Single by Benny Goodman and His Orchestra

from the album On the Avenue
- B-side: "He Ain't Got Rhythm"
- Released: January 20, 1937
- Genre: show tune
- Length: 2:24
- Label: Victor
- Songwriter: Irving Berlin

= This Year's Kisses =

"This Year's Kisses" is a popular song written in 1936 by Irving Berlin for the musical film On the Avenue (1937) and introduced by Alice Faye. Popular recordings in 1937 were by Benny Goodman, Hal Kemp, Shep Fields and by Teddy Wilson with Billie Holiday.

==Billie Holiday recording==
Billie Holiday recorded the song on January 25, 1937, accompanied by Teddy Wilson & His Orchestra (Brunswick 7824), an historic session that marked her first collaboration with tenor saxophonist Lester Young. Benny Goodman (clarinet) also performed on the recording, along with several members of the Count Basie Orchestra, including Buck Clayton on trumpet, Freddie Green on guitar, Walter Page on double bass, and Jo Jones on drums.

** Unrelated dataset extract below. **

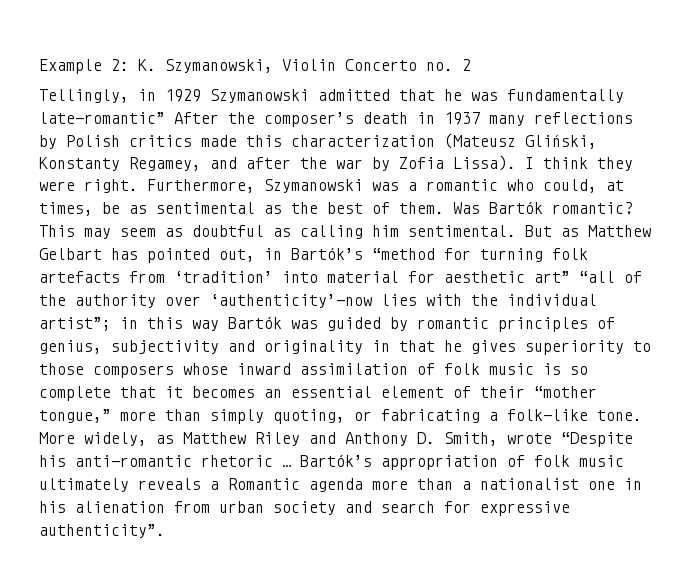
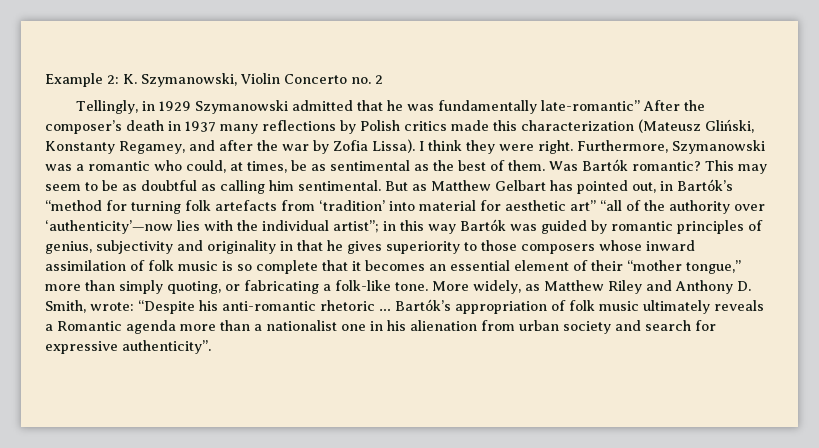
(156, 232) none -> [85,180,118,191] to be
[507,433,552,444] wrote -> [90,302,134,311] wrote:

Jazz critic Gary Giddins, writes that the song "inaugurated the uncanny bond between Billie and Lester Young, whose tenor saxophone--borrowed from Hammond's favorite orchestra, the Basie band--invariably complements, echoes, spurs, and inspires her in one of the most gratifying, unusual, and far too brief musical collaborations of the past century."

==Other recorded versions==
- Benny Goodman & His Orchestra (vocal by Margaret McCrae) recorded the song on December 30, 1936 (Victor 25505).
- Shep Fields and His Rippling Rhythm Orchestra recorded the song on December 28, 1936, for Bluebird Records (no. 6757).
- Hal Kemp & His Orchestra (1937)
- Hildegarde w/ Carroll Gibbons and His Boy Friends (1937)
- Lester Young recorded the song again on January 12, 1956, with several musicians from the original 1937 Holiday session, including Teddy Wilson, Freddie Green and Jo Jones, for the album The Jazz Giants '56 on Verve Records.